I don't know where the phrase 'Sick as a dog' came from, but it is the only phrase out there that people tend to use when they're really sick so I'm using it. Actually, if anyone out there know the origin, tell me and I'll (not) give you a prize.

Anyhow, I am still sick as a dog. I smell like absolute shit, can't stay awake for more than 30 minutes at a time, and have this irrational fear that I will never get better. I have already missed 3 days of work. I am watching Lord of the Rings, all of them. Sounds nerdy, but when you sleep through most of all three films it is a more dillute nerdiness. Goddamn those Orcs are scary.


Anonymous Anonymous said...

Orcs, you schmuck.

12:48 PM  
Blogger klaus said...

I stand corrected. But, seriously, posting anonymously is so 1998. Get some balls!

7:03 PM  
Anonymous daniellebaklava said...

here are several expressions of the form sick as a ..., that date from the eighteenth and nineteenth centuries. Sick as a dog is actually the oldest of them, recorded from 1705; it is probably no more than an attempt to give force to a strongly worded statement of physical unhappiness.

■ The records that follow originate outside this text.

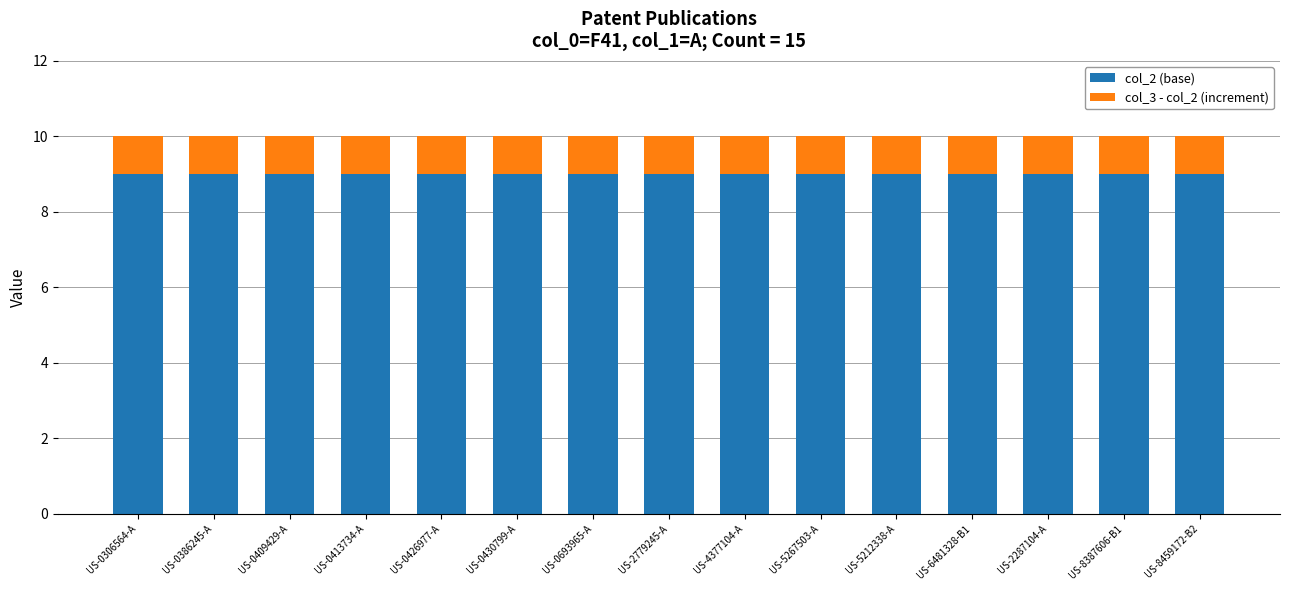

Are the bars horizontal?

No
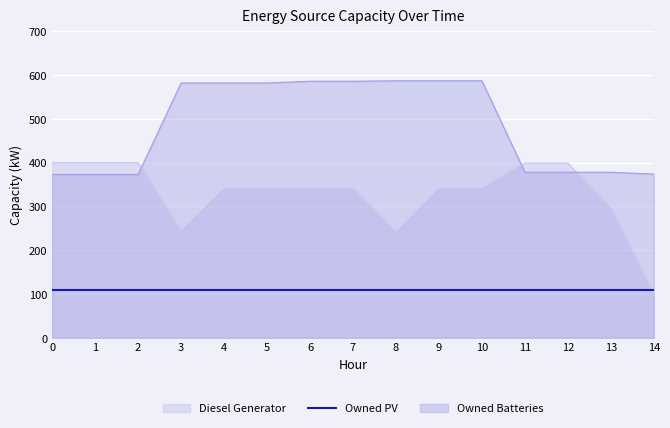

What are all the series names shown in the legend?

Diesel Generator, Owned PV, Owned Batteries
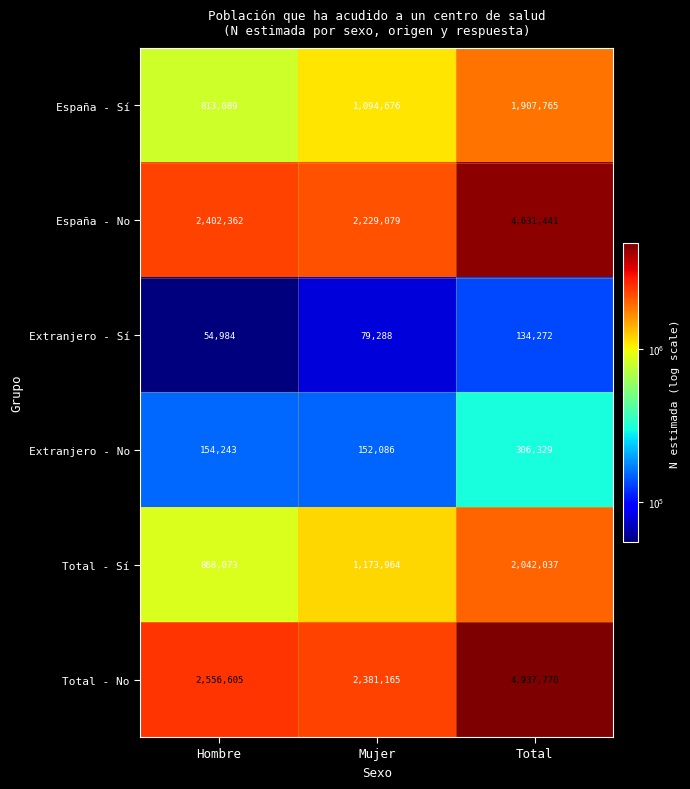

What is the approximate value of Extranjero - No at Total, to the nearest 10?

306330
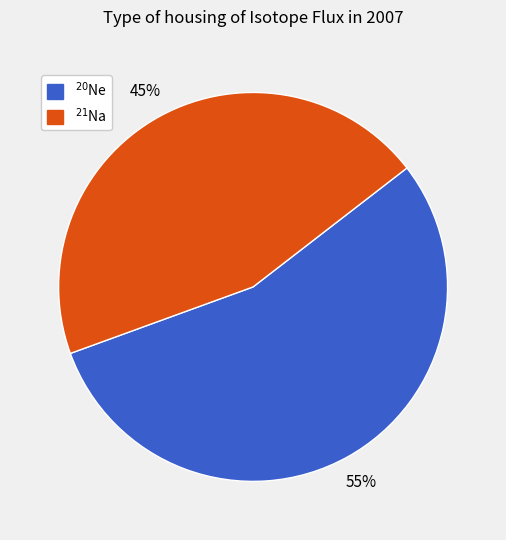

To the nearest percent, what is the average slice percentage?

50%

It was attached to a dog, I would guess, because dogs often seem to have been linked to things considered unpleasant or undesirable; down the years they have had an incredibly bad press, linguistically speaking (think of dog tired, dog in the manger, dog’s breakfast, go to the dogs, dog Latin—big dictionaries have long entries about all the ways that dog has been used in a negative sense).

At various times cats, rats and horses have been also dragged in to the expression, though an odd thing is that horses can’t vomit; one nineteenth-century writer did suggest that this version was used “when a person is exceedingly sick without vomiting”. The strangest member of the set was used by Jonathan Swift in 1731: “Poor Miss, she’s sick as a Cushion, she wants nothing but stuffing” (stop laughing at the back).

The modern sick as a parrot recorded from the 1970s—at one time much overused by British sportsmen as the opposite of over the moon—refers to a state of deep mental depression rather than physical illness; this perhaps comes from instances of parrots contracting psittacosis and passing it to their human owners.